Interested in Priesthood or the Diaconate?: I would encourage anyone interested in the priesthood or diaconate to call the rectory and make an appointment with the priest.  He will be able to answer many of your questions, and help you to discern.  On the "LINKS" page of our website there are links to the diocesan vocations office and the websites of different religious orders. I would invite you to explore those sites as well. If you would like to speak to the Vocations Director of the diocese please call: 1-877-500-3580 and ask for Fr. Tom Long.       


Sacrament of MatrimonyMatrimony


Introduction: Marriage is part of God's plan. It is part of the order of creation itself. The covenant of marriage is ordered toward the good of the spouses and the procreation and education of offspring. The covenant between a husband and a wife is raised by Christ to the dignity of a sacrament. For a deeper understanding of this sacrament please see the Catechism of the Catholic Church, (CCC #601-1666) 

The Sacrament of Marriage at Holy Cross Parish: 

The sacrament of marriage is for committed Catholic Christians. It is best if the bride and the groom were baptized, confirmed practicing Catholics who are members at Holy Cross parish. At least one person in the couple must be Catholic.

Preparation for marriage includes living our faith in Jesus Christ. Since a sacrament is an oath of faith, our preparation must include growing in our Christian faith, and coming to a deeper relationship with Jesus Christ through prayer, sacraments and the attendance at Mass every week. 
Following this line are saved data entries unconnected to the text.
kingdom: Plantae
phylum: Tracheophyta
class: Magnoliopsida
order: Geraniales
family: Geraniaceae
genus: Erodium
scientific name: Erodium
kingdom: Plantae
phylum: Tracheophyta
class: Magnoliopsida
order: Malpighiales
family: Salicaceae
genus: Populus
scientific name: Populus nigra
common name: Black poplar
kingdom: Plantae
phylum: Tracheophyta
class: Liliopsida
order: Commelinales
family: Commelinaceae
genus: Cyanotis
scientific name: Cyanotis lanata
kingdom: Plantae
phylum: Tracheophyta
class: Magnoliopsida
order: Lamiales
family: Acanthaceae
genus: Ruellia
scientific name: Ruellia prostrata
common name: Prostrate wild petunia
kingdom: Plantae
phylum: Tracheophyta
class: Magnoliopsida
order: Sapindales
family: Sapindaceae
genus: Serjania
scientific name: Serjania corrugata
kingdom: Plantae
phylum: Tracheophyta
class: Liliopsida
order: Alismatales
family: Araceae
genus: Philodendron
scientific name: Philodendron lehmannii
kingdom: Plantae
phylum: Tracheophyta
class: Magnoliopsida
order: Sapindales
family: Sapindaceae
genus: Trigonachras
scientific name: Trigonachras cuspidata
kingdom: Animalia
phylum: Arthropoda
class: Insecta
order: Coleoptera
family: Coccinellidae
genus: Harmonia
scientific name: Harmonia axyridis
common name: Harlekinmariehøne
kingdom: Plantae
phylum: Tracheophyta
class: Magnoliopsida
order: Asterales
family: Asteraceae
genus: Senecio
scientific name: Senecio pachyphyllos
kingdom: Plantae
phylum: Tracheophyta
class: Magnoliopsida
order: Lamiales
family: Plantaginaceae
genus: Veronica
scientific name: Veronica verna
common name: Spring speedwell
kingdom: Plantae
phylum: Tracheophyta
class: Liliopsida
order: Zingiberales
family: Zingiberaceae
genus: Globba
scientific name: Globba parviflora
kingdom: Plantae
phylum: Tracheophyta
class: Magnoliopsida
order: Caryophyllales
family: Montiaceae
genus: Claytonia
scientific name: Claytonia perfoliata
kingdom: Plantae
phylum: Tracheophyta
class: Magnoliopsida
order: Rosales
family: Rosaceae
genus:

Please contact the parish a minimum of 6 months before the wedding date. I would encourage earlier if possible because the dates do fill up quickly, especially in the fall and spring.  Please call the office to set up the date. You will need to make your stipend payment of $75.00 at the time you set the date.  Here are the other parts of your preparation:

  1. Wedding Planning Workshop: This happens at Holy Cross Parish. We will go over the rite of marriage and all your options for your wedding. The priest, the liturgist and the music coordinator will all talk about different areas of preparation for the wedding ceremony. We use the Catholic Rite of Marriage, and this means we only can have Liturgical Music at the wedding. As this workshop, you will receive many good ideas and hints.

  2. Diocesan Marriage Workshop: This is either a one day or two day event depending on the program you sign up for. In this workshop experienced couples will help you to explore the different things you will encounter in married life. They will help you to discuss things such as finances, faith, in-laws. They will also help to explain what Christian marriage is all about. The couples will be given a brown slip showing they attended the workshop. Give this slip to the priest.

  3. Foccus Couple Meeting: In our parish we have couples who are trained to administer the Foccus Instrument. This will involve two or three meetings with your Foccus Couple. The wedding couple will fill out a questionnaire about the different areas of married life. In the next meetings, they will discuss their answers. The goal is to help the couple discuss different issues and prepare not only for the wedding day, but for the marriage.

  4. Meetings with the Priests: Every couple meets with the priest doing the wedding at least twice. The first meeting helps the priest to get to know the couple and to begin the paperwork for the wedding. During their second meeting they will go through some of the Foccus questions, discuss the diocesan workshop and then plan the wedding liturgy.

  5. Paperwork: Every couple needs to provide a new baptismal certificate from their parish of baptism. They can have their baptismal parish send it directly to Holy Cross Parish. Every one will also be required to fill out Affidavits stating that they are free to marry.  During the first meeting with the priest they will also answer the questions to the prenuptial questionnaire. The file with all the paperwork is kept by the priest.

It is the goal of the priest and the parish staff to make your wedding day a very special time. We will work hard so that you not only have a beautiful wedding day, but that you are prepared for your marriage all your life.